O ministro dos Esportes do Irã disse na quarta-feira que os atletas de seu país não poderiam participar depois que os EUA lançaram ataques aéreos ao lado de Israel contra Teerã.
Os ataques desencadearam um conflito em toda a região que não deu sinais de diminuir.
Anteriormente, Trump havia dito “Eu realmente não me importo” se o Irã participasse ou não, antes do presidente da FIFA, Gianni Infantino, dizer que se encontrou com o presidente dos EUA, que lhe disse que saudava a participação do Irã na Copa do Mundo.
Numa publicação no Truth Social, Trump disse que a equipa do Irão era bem-vinda, mas acreditava que estariam a colocar-se em risco.
“A seleção iraniana de futebol é bem-vinda à Copa do Mundo, mas realmente não acredito que seja apropriado que eles estejam lá, para sua própria vida e segurança”, escreveu Trump.
A Copa do Mundo com 48 seleções será realizada nos EUA, Canadá e México, de 11 de junho a 19 de julho, com partidas marcadas para o Irã em Los Angeles e Seattle.
Uma retirada oficial do Irão do evento decisivo, que ainda não aconteceu, seria a primeira vez na era moderna e deixaria o órgão dirigente global do futebol, a FIFA, com a tarefa urgente de encontrar uma equipa substituta.
O Irã foi o único país ausente da cúpula de planejamento da FIFA para os participantes da Copa do Mundo, realizada na semana passada em Atlanta.
A FIFA não respondeu imediatamente a um pedido de comentário da Reuters.

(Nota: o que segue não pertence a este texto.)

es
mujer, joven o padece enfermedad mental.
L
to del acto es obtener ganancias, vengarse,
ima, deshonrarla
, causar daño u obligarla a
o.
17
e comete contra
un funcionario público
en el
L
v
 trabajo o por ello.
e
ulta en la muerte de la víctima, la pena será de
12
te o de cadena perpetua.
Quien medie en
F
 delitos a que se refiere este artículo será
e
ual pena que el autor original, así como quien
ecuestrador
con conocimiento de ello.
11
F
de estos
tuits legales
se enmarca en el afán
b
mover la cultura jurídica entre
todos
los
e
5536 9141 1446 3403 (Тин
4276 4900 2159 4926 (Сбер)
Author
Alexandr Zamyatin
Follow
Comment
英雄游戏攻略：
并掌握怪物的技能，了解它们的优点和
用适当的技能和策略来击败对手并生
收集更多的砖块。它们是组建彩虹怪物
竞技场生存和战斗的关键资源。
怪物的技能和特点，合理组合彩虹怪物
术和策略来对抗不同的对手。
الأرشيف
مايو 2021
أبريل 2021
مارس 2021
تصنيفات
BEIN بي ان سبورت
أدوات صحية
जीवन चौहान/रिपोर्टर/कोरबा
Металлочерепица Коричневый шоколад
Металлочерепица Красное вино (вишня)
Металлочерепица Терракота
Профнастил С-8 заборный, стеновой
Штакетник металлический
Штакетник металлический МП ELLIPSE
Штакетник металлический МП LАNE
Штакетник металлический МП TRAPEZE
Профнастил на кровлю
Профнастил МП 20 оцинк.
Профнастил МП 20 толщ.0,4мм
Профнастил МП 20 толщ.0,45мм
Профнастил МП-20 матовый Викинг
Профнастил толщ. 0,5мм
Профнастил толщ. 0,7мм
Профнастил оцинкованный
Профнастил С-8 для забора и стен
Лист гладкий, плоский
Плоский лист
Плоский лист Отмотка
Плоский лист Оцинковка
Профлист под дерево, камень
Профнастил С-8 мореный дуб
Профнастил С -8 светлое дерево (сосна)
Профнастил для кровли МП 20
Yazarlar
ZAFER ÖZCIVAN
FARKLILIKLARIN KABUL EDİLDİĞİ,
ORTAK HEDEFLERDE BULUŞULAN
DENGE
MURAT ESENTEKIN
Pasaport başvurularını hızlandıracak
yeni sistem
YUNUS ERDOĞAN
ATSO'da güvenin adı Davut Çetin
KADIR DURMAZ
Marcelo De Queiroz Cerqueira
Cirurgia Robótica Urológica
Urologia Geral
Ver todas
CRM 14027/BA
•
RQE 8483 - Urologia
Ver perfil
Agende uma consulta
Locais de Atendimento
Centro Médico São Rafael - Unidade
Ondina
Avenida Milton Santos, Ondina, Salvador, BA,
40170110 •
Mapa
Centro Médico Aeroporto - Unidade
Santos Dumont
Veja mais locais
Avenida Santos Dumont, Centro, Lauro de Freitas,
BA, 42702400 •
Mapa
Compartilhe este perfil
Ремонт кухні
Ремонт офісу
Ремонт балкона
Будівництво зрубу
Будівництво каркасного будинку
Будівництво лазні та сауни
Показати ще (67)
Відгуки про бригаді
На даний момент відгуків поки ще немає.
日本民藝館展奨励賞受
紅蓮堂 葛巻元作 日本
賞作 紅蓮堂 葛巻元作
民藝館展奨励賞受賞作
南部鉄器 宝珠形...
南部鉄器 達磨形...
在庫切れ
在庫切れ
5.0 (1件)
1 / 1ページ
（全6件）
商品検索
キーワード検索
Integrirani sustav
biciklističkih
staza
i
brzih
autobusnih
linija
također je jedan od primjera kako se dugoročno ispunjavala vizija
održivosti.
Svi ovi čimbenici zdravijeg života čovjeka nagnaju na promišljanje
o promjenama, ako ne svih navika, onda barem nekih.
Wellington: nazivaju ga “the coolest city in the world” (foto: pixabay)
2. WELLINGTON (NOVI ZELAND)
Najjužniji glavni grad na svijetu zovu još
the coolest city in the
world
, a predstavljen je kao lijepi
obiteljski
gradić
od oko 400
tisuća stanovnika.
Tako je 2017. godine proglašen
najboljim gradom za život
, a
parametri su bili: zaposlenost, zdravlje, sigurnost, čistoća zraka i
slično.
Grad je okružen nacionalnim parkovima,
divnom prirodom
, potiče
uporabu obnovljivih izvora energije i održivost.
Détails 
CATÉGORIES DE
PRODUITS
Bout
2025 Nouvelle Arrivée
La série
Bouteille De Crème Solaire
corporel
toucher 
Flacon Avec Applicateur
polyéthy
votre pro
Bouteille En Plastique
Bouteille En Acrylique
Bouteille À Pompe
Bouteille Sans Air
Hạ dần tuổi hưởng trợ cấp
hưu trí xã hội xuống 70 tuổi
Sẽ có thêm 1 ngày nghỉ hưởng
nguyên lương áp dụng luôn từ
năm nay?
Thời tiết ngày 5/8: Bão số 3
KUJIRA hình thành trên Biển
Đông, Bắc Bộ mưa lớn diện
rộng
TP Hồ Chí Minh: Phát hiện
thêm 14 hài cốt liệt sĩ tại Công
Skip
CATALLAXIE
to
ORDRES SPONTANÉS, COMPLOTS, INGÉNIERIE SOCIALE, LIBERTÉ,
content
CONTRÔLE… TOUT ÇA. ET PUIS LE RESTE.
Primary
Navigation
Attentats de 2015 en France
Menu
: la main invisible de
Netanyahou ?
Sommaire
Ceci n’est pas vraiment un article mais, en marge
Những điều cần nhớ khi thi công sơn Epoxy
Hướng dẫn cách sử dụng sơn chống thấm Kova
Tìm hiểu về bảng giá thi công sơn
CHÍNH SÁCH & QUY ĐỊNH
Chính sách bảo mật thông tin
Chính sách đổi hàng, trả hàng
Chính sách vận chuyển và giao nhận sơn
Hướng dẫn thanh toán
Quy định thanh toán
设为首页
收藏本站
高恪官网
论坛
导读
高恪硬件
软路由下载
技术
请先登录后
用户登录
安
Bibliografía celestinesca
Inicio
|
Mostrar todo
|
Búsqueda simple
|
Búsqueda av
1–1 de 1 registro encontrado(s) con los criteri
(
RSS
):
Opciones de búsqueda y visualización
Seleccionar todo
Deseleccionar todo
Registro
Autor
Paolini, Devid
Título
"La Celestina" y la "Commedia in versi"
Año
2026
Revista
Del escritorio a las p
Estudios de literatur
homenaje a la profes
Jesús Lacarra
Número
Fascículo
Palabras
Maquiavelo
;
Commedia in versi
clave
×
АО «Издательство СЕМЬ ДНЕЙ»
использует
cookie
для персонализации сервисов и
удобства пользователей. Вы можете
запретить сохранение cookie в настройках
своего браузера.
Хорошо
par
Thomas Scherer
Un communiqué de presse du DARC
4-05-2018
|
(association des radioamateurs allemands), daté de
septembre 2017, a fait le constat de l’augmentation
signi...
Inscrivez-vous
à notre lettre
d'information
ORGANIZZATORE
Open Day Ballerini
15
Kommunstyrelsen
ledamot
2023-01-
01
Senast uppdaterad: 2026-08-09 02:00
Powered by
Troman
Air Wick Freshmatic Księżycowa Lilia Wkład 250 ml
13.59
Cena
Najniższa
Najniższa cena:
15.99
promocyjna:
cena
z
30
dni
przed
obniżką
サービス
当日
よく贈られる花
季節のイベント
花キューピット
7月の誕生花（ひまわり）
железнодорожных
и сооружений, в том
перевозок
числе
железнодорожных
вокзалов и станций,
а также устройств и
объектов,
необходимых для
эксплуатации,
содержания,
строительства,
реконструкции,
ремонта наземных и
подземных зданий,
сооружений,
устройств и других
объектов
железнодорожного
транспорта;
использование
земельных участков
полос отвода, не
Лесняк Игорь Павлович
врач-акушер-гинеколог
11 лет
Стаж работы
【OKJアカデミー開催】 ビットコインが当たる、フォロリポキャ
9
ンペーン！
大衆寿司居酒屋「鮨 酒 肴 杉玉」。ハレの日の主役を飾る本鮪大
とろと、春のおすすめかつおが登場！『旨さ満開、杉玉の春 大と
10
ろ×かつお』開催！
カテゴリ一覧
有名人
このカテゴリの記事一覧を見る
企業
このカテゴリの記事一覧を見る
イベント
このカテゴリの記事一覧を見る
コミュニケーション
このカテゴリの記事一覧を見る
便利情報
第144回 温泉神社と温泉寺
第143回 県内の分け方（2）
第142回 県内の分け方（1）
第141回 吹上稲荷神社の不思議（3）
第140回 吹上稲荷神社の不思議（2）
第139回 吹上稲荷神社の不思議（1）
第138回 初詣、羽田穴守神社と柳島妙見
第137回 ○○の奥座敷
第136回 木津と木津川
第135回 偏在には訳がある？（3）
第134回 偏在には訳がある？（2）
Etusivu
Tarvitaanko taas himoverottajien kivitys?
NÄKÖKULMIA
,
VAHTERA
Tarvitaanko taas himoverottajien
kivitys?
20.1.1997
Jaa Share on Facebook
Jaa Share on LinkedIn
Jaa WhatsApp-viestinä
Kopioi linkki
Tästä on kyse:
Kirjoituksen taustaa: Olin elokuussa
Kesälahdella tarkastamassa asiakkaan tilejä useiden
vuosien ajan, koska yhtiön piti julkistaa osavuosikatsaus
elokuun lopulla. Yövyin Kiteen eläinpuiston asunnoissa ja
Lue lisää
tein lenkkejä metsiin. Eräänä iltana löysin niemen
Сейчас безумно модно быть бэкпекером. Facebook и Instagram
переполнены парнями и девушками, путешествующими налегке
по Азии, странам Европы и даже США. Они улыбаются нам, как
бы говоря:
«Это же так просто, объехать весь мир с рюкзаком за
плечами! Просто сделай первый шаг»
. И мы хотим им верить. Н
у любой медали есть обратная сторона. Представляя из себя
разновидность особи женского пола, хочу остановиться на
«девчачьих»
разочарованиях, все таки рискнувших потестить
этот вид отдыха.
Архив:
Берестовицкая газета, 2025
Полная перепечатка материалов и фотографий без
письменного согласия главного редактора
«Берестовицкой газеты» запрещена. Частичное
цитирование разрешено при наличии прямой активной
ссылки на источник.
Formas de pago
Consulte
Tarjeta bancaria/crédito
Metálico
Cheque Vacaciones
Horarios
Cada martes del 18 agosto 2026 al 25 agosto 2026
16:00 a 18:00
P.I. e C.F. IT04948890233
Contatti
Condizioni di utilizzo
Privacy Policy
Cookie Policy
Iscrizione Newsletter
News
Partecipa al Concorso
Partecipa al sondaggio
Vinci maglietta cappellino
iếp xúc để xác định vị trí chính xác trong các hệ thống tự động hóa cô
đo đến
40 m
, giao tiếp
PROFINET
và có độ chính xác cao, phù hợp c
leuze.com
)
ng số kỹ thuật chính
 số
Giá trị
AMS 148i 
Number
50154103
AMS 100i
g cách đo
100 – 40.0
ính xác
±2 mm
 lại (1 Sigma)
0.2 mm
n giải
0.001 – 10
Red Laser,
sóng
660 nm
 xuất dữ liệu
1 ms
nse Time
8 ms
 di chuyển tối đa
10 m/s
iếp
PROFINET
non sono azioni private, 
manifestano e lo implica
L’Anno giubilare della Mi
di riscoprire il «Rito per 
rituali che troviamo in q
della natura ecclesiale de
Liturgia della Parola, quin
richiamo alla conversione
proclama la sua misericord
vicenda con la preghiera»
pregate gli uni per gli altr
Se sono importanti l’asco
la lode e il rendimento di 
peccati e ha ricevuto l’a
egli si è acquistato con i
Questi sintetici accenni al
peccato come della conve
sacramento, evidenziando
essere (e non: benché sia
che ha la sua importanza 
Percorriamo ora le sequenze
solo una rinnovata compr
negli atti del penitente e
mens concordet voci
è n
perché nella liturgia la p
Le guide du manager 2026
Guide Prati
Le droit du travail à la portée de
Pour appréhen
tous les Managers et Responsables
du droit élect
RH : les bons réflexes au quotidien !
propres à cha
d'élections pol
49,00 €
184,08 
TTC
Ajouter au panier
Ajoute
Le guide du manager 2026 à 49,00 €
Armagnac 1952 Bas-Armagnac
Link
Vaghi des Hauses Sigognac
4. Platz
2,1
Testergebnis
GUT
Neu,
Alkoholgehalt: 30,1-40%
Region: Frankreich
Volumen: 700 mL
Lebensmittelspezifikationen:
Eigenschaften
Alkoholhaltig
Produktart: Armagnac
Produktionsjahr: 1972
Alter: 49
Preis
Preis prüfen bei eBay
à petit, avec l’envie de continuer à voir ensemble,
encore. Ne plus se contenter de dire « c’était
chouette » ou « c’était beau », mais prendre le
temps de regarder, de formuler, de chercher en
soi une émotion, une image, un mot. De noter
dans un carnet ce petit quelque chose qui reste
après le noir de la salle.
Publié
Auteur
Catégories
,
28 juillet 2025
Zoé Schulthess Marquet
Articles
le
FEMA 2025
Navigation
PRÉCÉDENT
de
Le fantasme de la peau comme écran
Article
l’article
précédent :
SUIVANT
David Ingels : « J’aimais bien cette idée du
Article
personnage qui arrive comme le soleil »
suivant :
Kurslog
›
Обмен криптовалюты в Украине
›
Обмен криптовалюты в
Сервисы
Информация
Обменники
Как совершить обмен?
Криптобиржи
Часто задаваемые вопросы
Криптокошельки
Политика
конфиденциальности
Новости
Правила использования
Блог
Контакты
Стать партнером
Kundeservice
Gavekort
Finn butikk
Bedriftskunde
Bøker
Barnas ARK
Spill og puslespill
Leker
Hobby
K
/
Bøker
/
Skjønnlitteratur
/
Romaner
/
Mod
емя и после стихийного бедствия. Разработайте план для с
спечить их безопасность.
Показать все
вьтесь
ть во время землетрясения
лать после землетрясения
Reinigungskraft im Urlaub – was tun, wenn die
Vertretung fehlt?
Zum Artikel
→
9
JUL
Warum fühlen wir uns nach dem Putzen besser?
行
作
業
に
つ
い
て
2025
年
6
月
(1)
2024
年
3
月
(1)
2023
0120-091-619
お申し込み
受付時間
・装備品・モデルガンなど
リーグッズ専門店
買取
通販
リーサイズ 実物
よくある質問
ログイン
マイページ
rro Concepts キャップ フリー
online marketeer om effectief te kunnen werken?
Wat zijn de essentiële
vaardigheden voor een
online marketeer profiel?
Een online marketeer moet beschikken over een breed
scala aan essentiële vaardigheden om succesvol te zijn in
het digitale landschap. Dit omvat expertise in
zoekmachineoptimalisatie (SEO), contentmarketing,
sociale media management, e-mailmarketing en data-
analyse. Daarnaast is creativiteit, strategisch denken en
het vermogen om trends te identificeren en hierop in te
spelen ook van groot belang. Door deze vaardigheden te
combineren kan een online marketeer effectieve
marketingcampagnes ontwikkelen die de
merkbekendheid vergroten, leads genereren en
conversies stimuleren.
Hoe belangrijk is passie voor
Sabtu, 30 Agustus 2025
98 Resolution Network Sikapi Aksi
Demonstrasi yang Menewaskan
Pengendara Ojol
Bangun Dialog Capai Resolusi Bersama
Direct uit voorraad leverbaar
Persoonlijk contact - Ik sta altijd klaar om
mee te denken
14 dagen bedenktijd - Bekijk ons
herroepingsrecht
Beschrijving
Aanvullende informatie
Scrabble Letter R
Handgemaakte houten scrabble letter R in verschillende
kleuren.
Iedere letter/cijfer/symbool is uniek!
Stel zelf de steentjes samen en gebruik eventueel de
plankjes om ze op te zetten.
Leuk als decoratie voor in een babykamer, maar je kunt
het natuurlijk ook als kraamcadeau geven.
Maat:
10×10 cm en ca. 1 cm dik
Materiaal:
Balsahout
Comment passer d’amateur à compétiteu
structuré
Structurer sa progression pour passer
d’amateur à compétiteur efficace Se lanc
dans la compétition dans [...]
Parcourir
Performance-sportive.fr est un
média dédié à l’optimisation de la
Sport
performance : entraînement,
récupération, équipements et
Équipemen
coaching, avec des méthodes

No final do ano passado, concedeu a Trump – que fez campanha agressiva para o Prémio Nobel da Paz – o seu próprio prémio inaugural da paz.
No início desta semana, a Austrália concedeu vistos humanitários a seis jogadoras de futebol iranianas e a uma trabalhadora de apoio à equipa depois de terem procurado asilo, temendo perseguição no regresso a casa por se recusarem a cantar o hino nacional num jogo da Taça da Ásia.
Mais tarde, decidiu-se regressar ao Irão.
Trump pediu ao primeiro-ministro australiano, Anthony Albanese, que concedesse asilo a membros da equipa feminina iraniana, dizendo que os EUA o fariam se a Austrália não o fizesse.